About this exercise: Look through the listing below and say how many lines contain the word "CROSS". Nothing else belongs in the reply.

Source records:
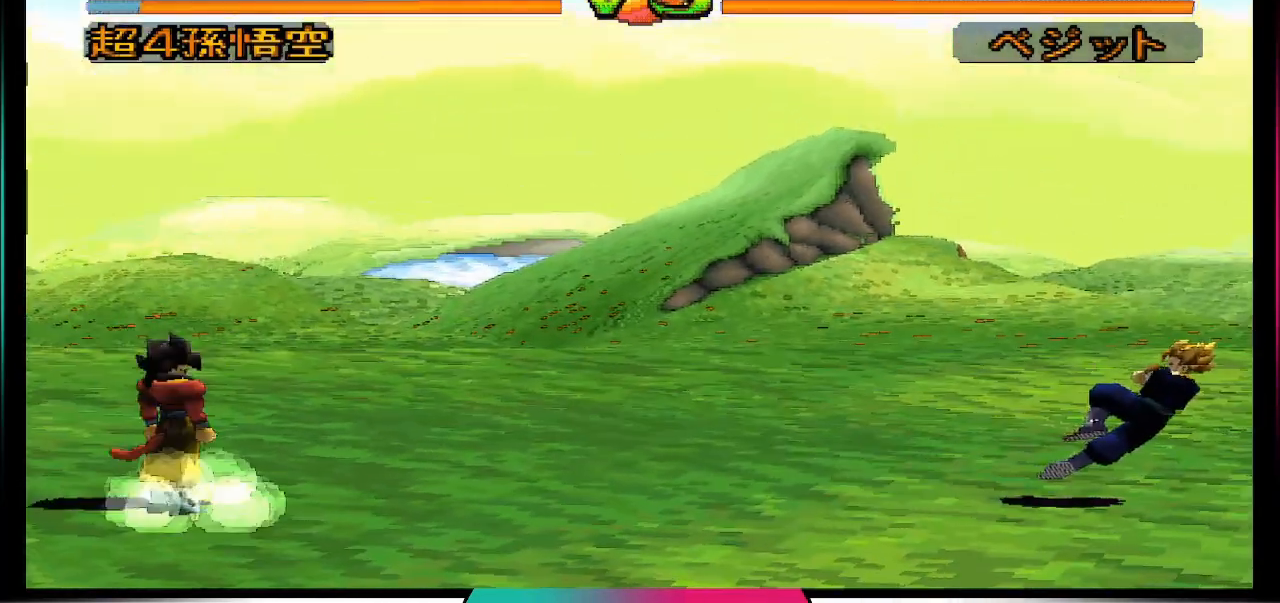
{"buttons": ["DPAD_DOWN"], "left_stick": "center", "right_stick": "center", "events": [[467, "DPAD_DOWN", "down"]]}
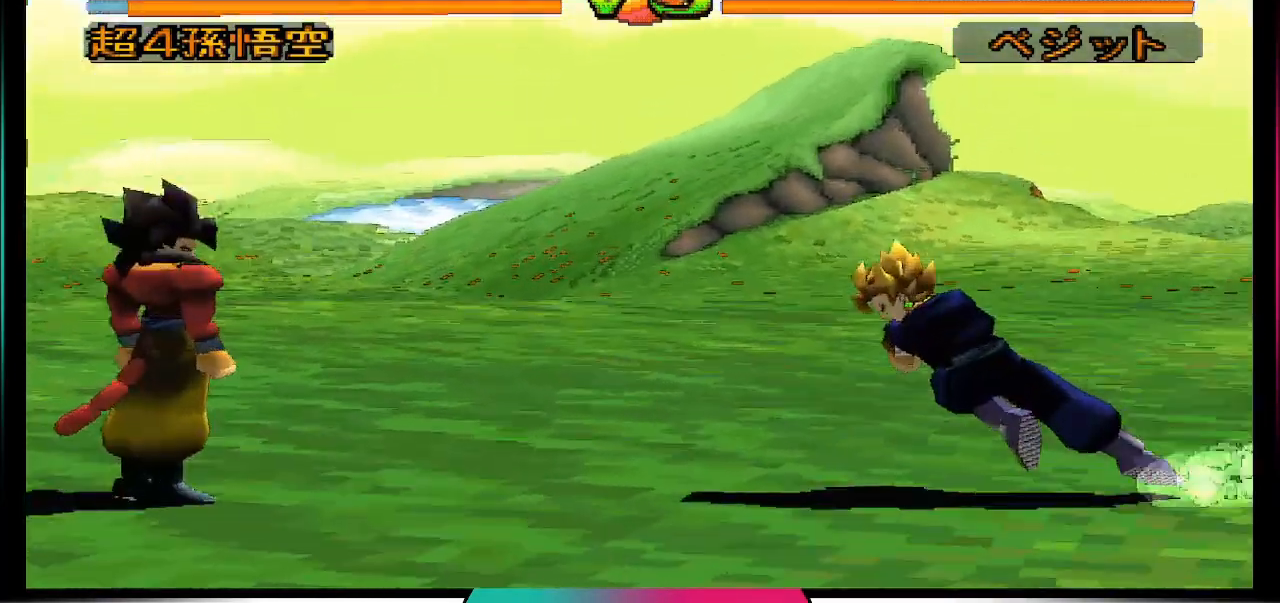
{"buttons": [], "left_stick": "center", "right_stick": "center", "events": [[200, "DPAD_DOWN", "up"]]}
---
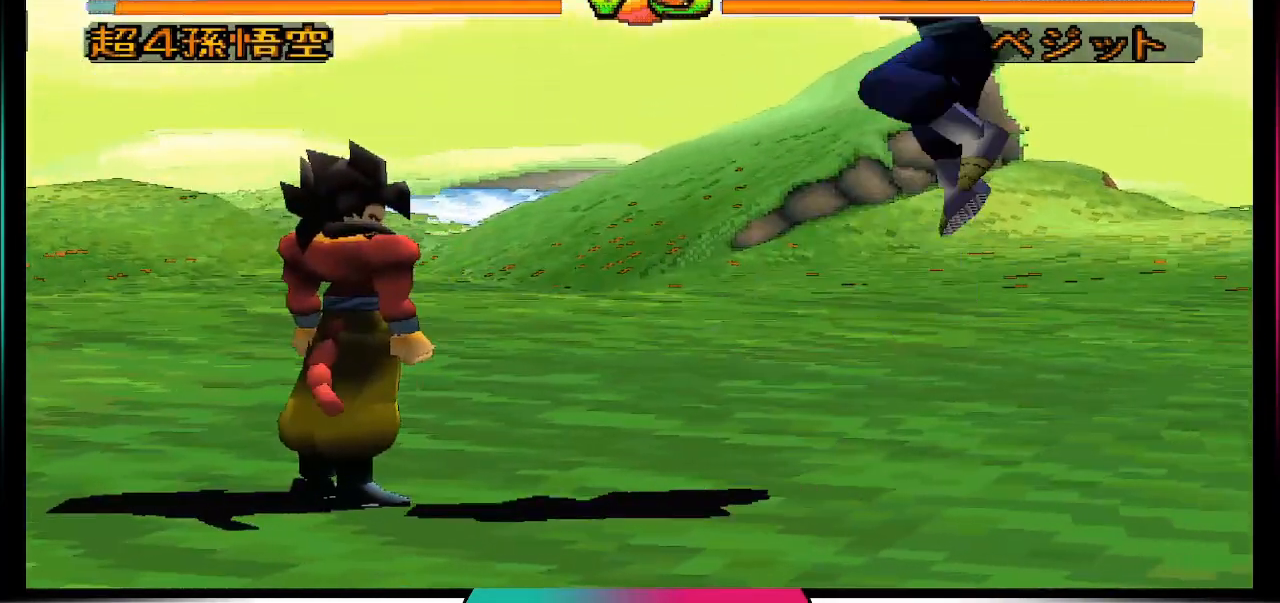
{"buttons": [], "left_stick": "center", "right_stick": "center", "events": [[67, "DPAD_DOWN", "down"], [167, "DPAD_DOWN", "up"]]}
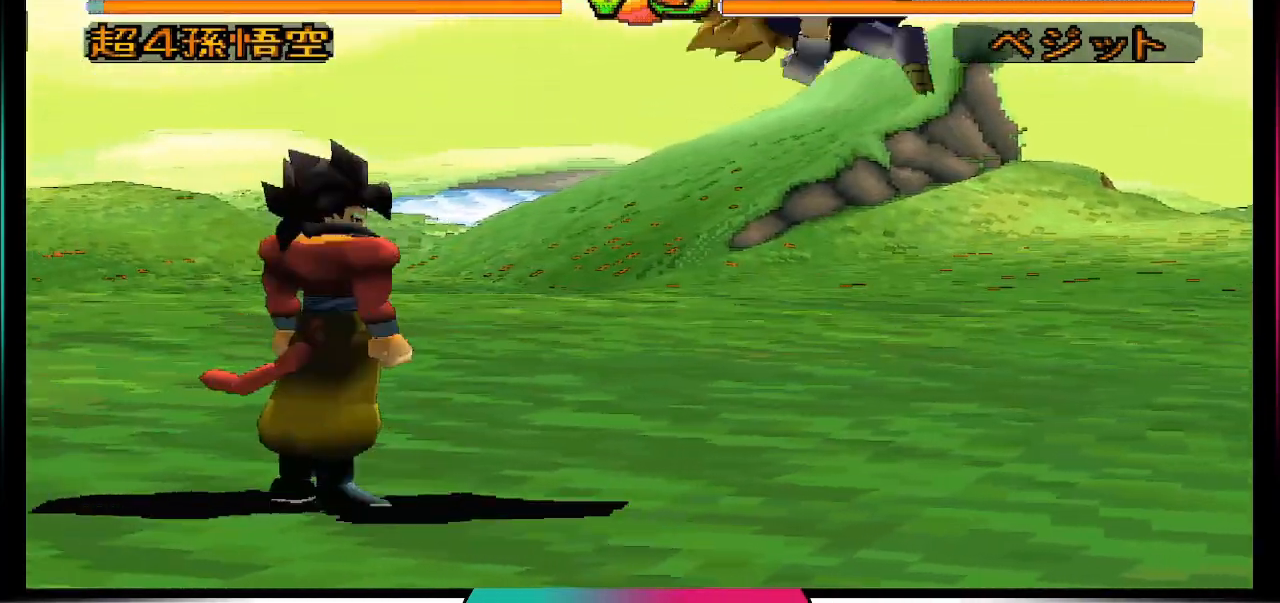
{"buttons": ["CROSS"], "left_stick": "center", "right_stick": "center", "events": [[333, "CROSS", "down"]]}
==
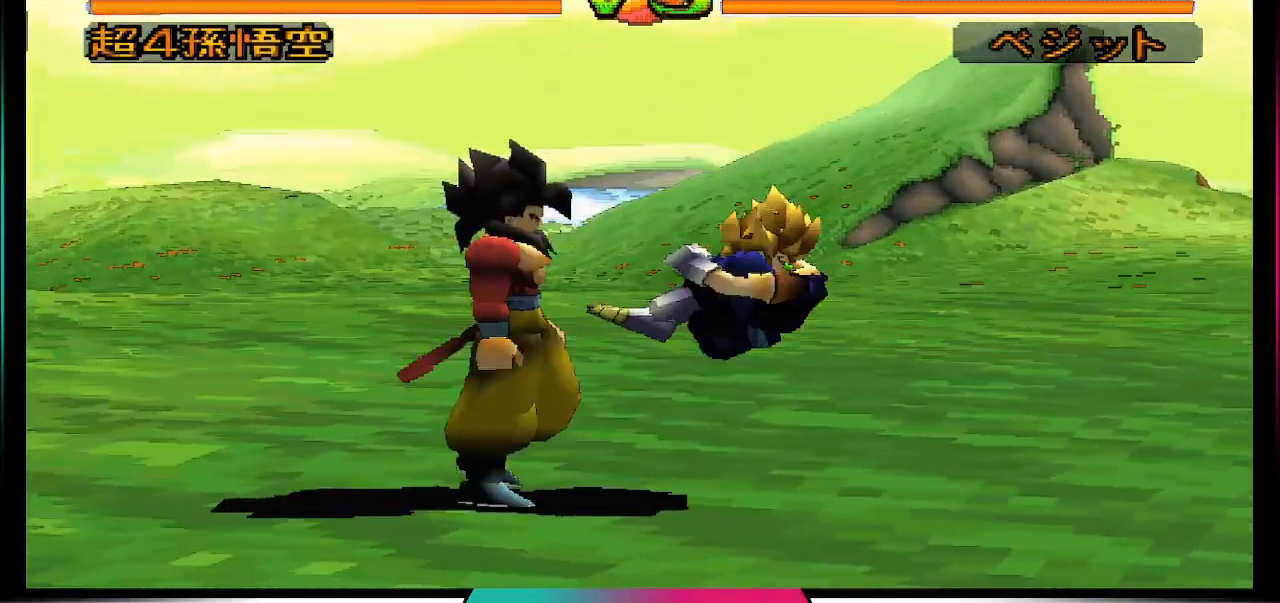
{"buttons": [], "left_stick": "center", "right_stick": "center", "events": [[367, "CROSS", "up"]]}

Answer: 2